By Calli Arcale (not verified) on 26 Aug 2008 #permalink

Adblock and flashblock, the two best friends of any habitual surfer.

No, I don't mind unintrusive, well-behaved ads at all. Ads that stay silent and do not move (moving ads are as bad as audible ones, possibly even worse). Google's text ads for instance are just fine. And if any such ad happens to get past my filters then that is just fine. But I'm not going to go out of my way to unfilter well-behaved ads either; if they get caught in the filtering then so much the worse for them.

Thanks. I find them enormously annoying, and left a comment about it on PZ's blog, but not yours. I hope your overlords will take notice. For me, it's enough to want never to surf to a scienceblog.

Firefox+Adblock plus+noScript=exactly what should be.

By Eyal Ben David (not verified) on 26 Aug 2008 #permalink

Wasn't there a previous promise from the Overlords to never run horribly intrusive and obnoxious ads after that stupid tornado thing for the History channel or whatever it was about a year back?

Safari AdBlock (http://safariadblock.sourceforge.net/) is what you want if you're on OS X. Does custom filters, too, so if you just want to block a single annoying ad, it's perfect.

TASK SET —
1 > In the comment thread about ad blocking, which tool does one commenter recommend for users on OS X?
2 > Write the next comment in the thread about ad blocking, continuing after its final post.

DATA PROVIDED —
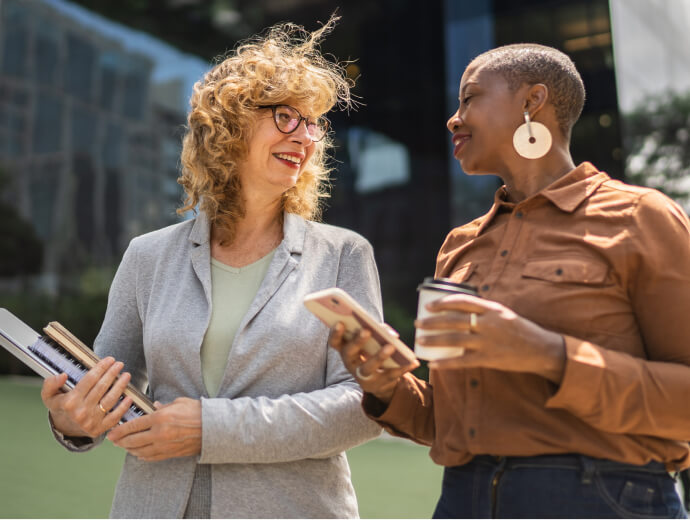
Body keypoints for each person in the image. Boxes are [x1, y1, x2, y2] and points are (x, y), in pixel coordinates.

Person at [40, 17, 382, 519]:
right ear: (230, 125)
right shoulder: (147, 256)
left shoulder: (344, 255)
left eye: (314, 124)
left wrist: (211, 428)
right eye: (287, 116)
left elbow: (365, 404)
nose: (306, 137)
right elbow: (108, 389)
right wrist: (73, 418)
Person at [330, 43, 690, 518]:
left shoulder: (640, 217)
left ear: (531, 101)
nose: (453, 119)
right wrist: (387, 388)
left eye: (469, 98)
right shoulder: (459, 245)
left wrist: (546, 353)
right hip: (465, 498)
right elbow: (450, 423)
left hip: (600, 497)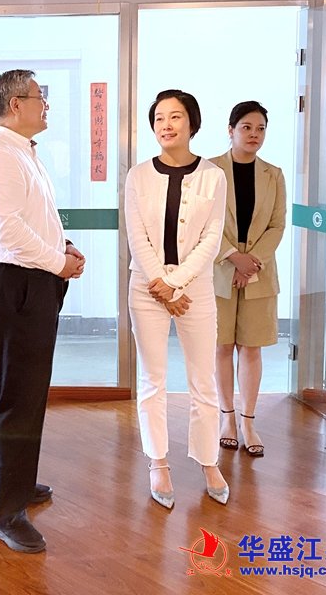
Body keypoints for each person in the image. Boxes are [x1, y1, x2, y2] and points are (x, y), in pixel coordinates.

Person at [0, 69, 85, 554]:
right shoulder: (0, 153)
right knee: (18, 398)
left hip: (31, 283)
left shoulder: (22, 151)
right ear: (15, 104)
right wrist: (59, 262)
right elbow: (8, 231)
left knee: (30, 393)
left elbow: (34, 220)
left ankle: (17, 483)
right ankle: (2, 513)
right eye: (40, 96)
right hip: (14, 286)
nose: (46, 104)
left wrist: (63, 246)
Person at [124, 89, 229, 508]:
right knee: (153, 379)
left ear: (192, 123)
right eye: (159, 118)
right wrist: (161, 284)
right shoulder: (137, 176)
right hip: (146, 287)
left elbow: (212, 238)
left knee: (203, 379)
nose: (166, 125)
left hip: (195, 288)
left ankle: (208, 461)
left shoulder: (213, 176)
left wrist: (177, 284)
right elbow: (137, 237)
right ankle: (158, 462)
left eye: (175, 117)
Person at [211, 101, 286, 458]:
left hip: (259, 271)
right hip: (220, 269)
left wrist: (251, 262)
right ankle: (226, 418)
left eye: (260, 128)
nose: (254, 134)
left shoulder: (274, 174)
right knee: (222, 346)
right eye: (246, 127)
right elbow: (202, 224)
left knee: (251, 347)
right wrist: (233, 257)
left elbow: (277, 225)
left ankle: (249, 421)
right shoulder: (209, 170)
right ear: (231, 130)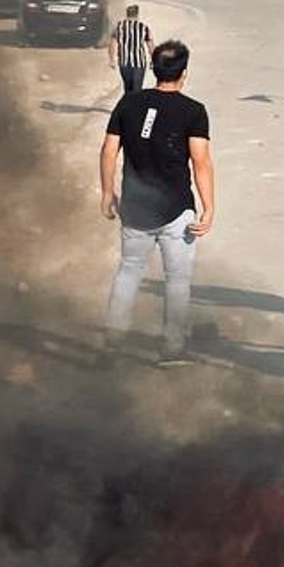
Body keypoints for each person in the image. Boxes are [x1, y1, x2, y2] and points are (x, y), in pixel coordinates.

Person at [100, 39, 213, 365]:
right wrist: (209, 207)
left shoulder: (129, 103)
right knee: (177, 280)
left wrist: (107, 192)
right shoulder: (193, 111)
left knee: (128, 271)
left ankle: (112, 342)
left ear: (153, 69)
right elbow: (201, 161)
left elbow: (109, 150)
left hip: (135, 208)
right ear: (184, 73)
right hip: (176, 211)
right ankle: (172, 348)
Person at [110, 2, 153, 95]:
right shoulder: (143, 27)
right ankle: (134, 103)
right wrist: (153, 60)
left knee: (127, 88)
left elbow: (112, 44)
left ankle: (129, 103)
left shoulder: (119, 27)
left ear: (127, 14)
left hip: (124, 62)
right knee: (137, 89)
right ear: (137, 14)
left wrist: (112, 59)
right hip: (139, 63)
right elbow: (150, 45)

* * *

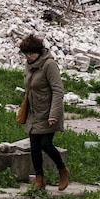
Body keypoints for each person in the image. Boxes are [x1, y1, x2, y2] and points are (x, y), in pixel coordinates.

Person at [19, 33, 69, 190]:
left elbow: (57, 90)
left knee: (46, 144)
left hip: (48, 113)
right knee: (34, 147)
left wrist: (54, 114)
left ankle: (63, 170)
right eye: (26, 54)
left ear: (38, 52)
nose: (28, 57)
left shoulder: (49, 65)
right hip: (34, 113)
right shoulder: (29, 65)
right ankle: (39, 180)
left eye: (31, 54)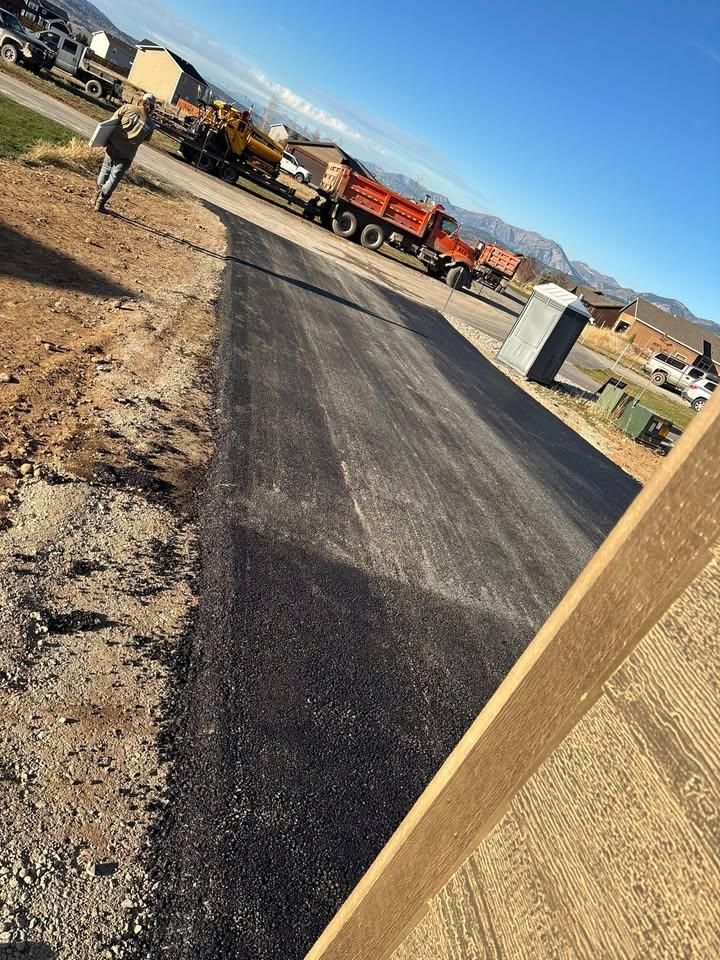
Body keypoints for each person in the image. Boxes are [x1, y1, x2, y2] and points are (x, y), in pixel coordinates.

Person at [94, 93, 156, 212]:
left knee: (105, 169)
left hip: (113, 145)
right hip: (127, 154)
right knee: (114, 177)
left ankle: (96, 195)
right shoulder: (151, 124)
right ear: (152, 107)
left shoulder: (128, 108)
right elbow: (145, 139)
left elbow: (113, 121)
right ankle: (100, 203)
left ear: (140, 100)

TASK-BY-TASK RESULTS —
1 > Safari AdBlock

2 >
By Josh in California (not verified) on 26 Aug 2008 #permalink

Most people watch TV, read magazines, and browse the web for the editorial content, not the ads, so ads must be obnoxious and intrusive, just to get your attention.

Unfortunately, they work, otherwise advertisers wouldn't use them, which means that some of the people who say they hate this kind of advertising and would never respond to it, are lying.

Recommendation: Firefox/Adblock Plus/Flashblock. Kills ads dead!

My speakers are always off unless I turn them on for a specific situation. So most of the time I'm unaware if a site has sound or not.

Hey, don't dis my boycott, man. I started the boycott and informed marketing at the same time. Within hours the ads were gone and so I called off the boycott. You should be buying me a beer. Maybe two beers.

I admit that my boycott of the Olympics had less of an effect.

Except that the ads weren't gone on my site until last night...

Also, I wasn't dissing your boycott; merely making an observation that it didn't last very long.

Adblock+ is DA BOMB. Now, if only there were something we could do about ordinary websites that autoplay cheesy MIDI music (is it just me, or is it usually a loop of religious schlock?).......

Turning off my speakers gets rid of it, of course, but that's kind of counterproductive if I'm listening to something good - today it's Alex Fillipenko's astronomy lectures (which are made of awesome in spite of the crummy sound quality) - on iTunes. :-\

@ Greg: Wooooooaaaaahhhhhhhh d00d! Power to the readers (and the bloggers)! Activism TEWTALY RAWKS! :-)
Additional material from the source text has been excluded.